Lessons have been learned from Flintshire's school bus chaos

Reporter:

Beth Hughes

A crisis meeting has revealed that problems with Flintshire’s school transport system are now “over the worst”.

Alyn and Deeside MP Mark Tami requested an urgent meeting with Flintshire Council Streetscene bosses over the “sheer amount of concerning complaints”.

“I’d received a lot of complaints from worried constituents,” he said. “You always get the odd one or two [and] issues normally arise at the start of term, but this year’s has been on a larger scale.”

Mr Tami said Cllr Carolyn Thomas, cabinet member for Streetscene and countryside, agreed to see him quickly in an effort to resolve outstanding issues and the meeting they shared had a “positive outcome”.

“At the meeting I raised a whole host of issues voiced to me by parents,” said Mr Tami. “Nothing could wait as this needed sorting.”

One main concern Mr Tami raised was the disruption in routine for children with special educational needs who have pre-arranged drivers and routes.

Changes in pupil routines could be problematic, added Mr Tami, as well as the “daunting” nature of starting at a new school.

He added: “With regard to children with special educational needs we need a smooth transition into whatever needs to be done for their safety on transport. There needs to be a much more joint approach.

“Overall, communication between the service and parents was not great.”

The MP added: “I don’t understand why bus passes aren’t sent out until the first or second week of term. Apparently it’s because the children will lose them, but you wouldn’t send out a season ticket after two games.

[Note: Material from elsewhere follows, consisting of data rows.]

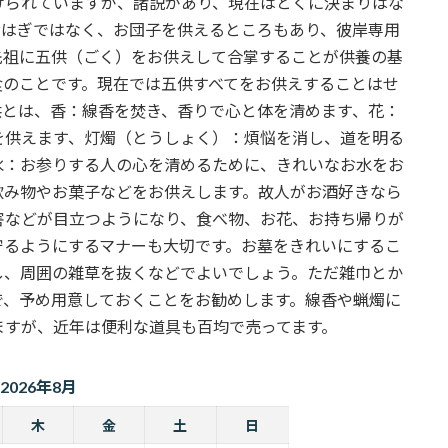
けられていますが、諸説があり、現在はとくに決まりはな
おはぎではなく、お団子を供えるところもあり、彼岸専用
先祖に五供（ごく）をお供えして合掌することが供養の基
食のことです。現在では五供すべてをお供えすることはせ
供とは、香：線香を焚き、香りで心と体を清めます、花：
を供えます、灯燭（とうしょく）：煩悩を消し、道を明る
水：お参りする人の心を清めるために、きれいなお水をお
飲み物やお菓子などをお供えします。故人がお酒好きなら
害などが目立つようになり、食べ物、お花、お持ち帰りが
守るようにするマナーも大切です。お墓をきれいにするこ
し、周囲の雑草を抜くなどでよいでしょう。ただ雑巾とか
で、予め用意しておくことをお勧めします。線香や蝋燭に
ますが、近年は便利な道具も百均で売ってます。
2026年8月
木
金
土
日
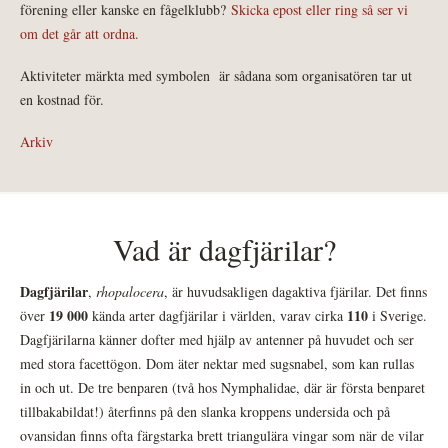
förening eller kanske en fågelklubb?
Skicka epost eller ring så ser vi
om det går att ordna.
Aktiviteter märkta med symbolen
är sådana som organisatören tar ut
en kostnad för.
Arkiv
Vad är dagfjärilar?
Dagfjärilar
,
rhopalocera
, är huvudsakligen dagaktiva fjärilar. Det finns
19 000
110
över
kända arter dagfjärilar i världen, varav cirka
i Sverige.
Dagfjärilarna känner dofter med hjälp av antenner på huvudet och ser
med stora facettögon. Dom äter nektar med sugsnabel, som kan rullas
in och ut. De tre benparen (två hos Nymphalidae, där är första benparet
tillbakabildat!) återfinns på den slanka kroppens undersida och på
ovansidan finns ofta färgstarka brett triangulära vingar som när de vilar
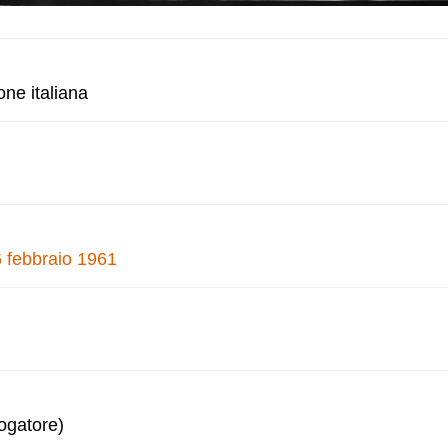
one italiana
6 febbraio 1961
logatore)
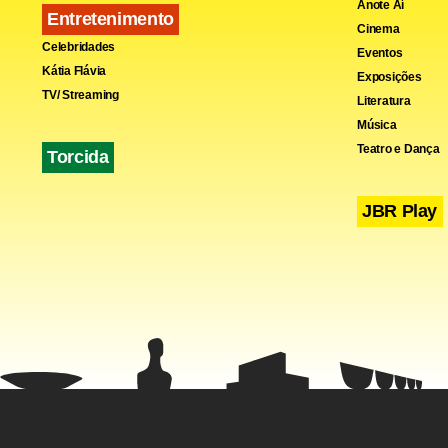
Anote Aí
Paquistão, 
Entretenimento
Cinema
de ser palco
Celebridades
Eventos
Kátia Flávia
Exposições
TV/ Streaming
Literatura
Música
Teatro e Dança
Torcida
JBR Play
Há duas sem
atentado si
paquistanes
Fa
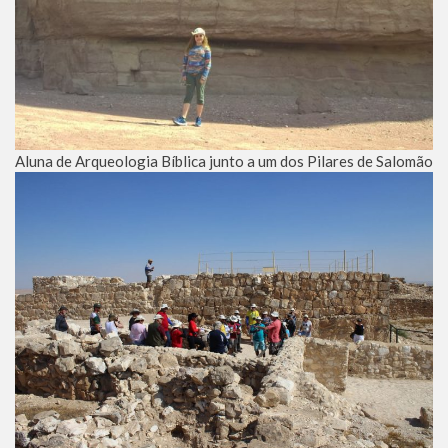
Aluna de Arqueologia Bíblica junto a um dos Pilares de Salomão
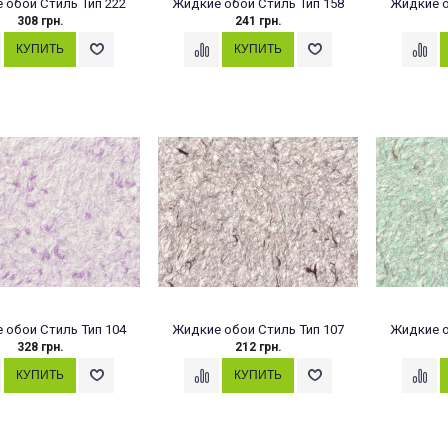
 обои Стиль Тип 222
Жидкие обои Стиль Тип 158
Жидкие о
308 грн.
241 грн.
 обои Стиль Тип 104
Жидкие обои Стиль Тип 107
Жидкие о
328 грн.
212 грн.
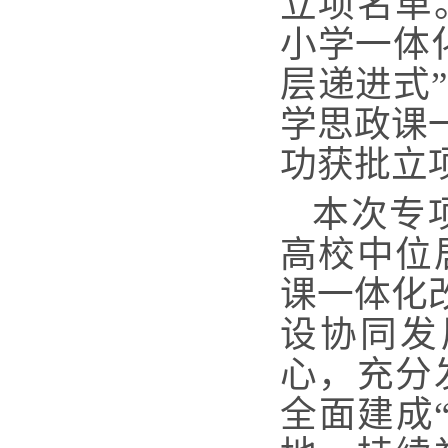
立项名单
小学一体
层递进式
学思政课
功获批立
本次专
高校中位
课一体化
设协同发
心，充分
全面建成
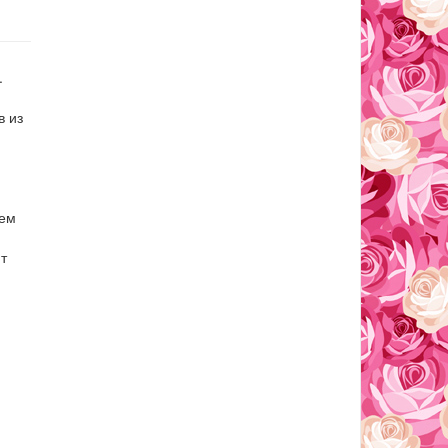
.
в из
чем
т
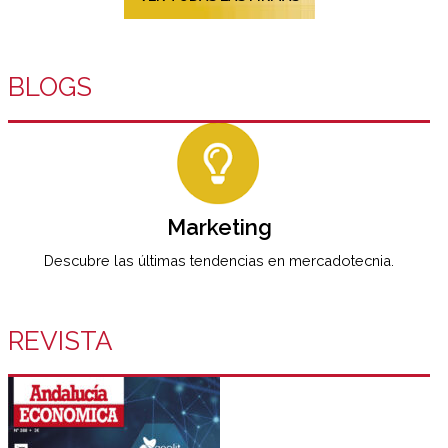
BLOGS
Marketing
Descubre las últimas tendencias en mercadotecnia.
REVISTA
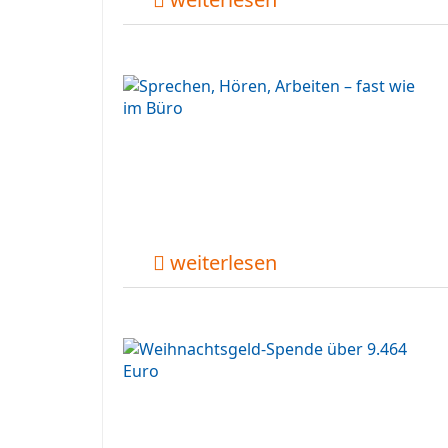
weiterlesen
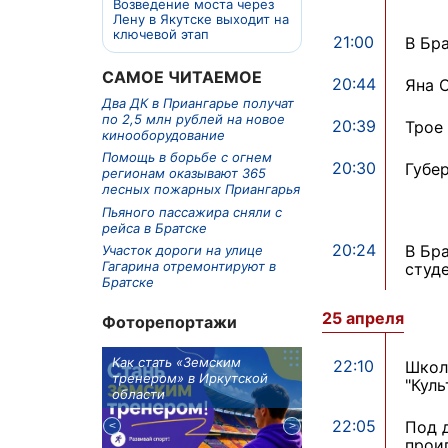
Возведение моста через
Лену в Якутске выходит на
ключевой этап
21:00
В Бр
САМОЕ ЧИТАЕМОЕ
20:44
Яна 
Два ДК в Приангарье получат
по 2,5 млн рублей на новое
20:39
Трое
кинооборудование
Помощь в борьбе с огнем
20:30
Губе
регионам оказывают 365
лесных пожарных Приангарья
Пьяного пассажира сняли с
рейса в Братске
20:24
В Бр
Участок дороги на улице
Гагарина отремонтируют в
студ
Братске
25 апреля
Фоторепортажи
м в 9
Как стать «Земским
Три охотника за че
22:10
Школ
ублей получит
тренером» в Иркутской
пропали в Киренско
"Куль
тельное
области
районе
из Иркутской
22:05
Под 
прои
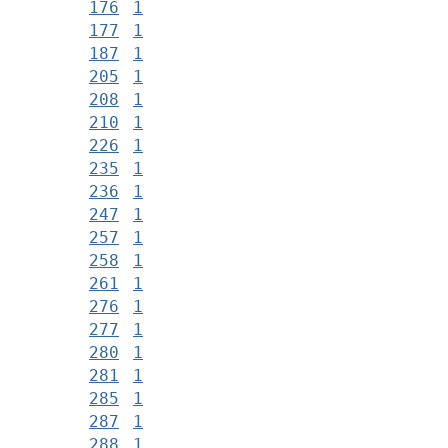
176
1
177
1
187
1
205
1
208
1
210
1
226
1
235
1
236
1
247
1
257
1
258
1
261
1
276
1
277
1
280
1
281
1
285
1
287
1
288
1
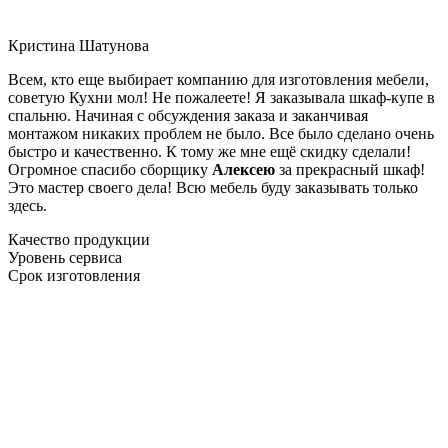
Кристина Шатунова
Всем, кто еще выбирает компанию для изготовления мебели,
советую Кухни мол! Не пожалеете! Я заказывала шкаф-купе в
спальню. Начиная с обсуждения заказа и заканчивая
монтажом никаких проблем не было. Все было сделано очень
быстро и качественно. К тому же мне ещё скидку сделали!
Огромное спасибо сборщику
Алексею
за прекрасный шкаф!
Это мастер своего дела! Всю мебель буду заказывать только
здесь.
Качество продукции
Уровень сервиса
Срок изготовления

Martin Witty, from Hawarden, is among many parents concerned about the county bus service from Northop Hall to Flintshire schools.

His two daughters, who attend Ysgol Maes Garmon in Mold, currently live with their mother in Northop Hall and have done so for the past four years.

He said: “I am appalled at the whole situation where a 15-year-old and a 13-year-old were left waiting for an hour until a scheduled bus came along.”

Mr Witty was further shocked to discover a letter when he returned home from holiday which was addressed to “the parent or guardian” of the Maes Garmon pupils, had not reached his daughters at all.

Mr Witty said: “As this is the first time I have received such correspondence, I assumed it was a duplicate of a letter sent to their [mother’s] home and didn’t think about it again until the phone conversation with my daughter on the Monday evening.

“On opening it, I discovered it was from the council and related to school bus services and was the bus timetable for her as if she was living at my address in Hawarden.

“Not only have the council failed to provide a bus on their usual route, they have decided that, after four years at Maes Garmon, my children are now resident with me, without any such request being made.”

Incidents such as these sparked Mr Tami’s call for the meeting as well him being worried for the safety of children at bus stops unsure whether the bus would arrive.

“A lot of children didn’t receive bus passes or information on which service they were getting,” Mr Tami said.

Steve Jones, Flintshire Council’s chief officer Streetscene, has said: “The council transports in excess of 5,000 learners to schools and colleges across the region each day.

“Work commences at the beginning of the summer to allocate eligible pupils to routes and set up the transport arrangements.

“However, despite this, minor issues do materialise every September once the transport commences and this year is no different.

“The council will ensure that any emerging issues are dealt with promptly and will continue to monitor the transport arrangements, as is customary each year.”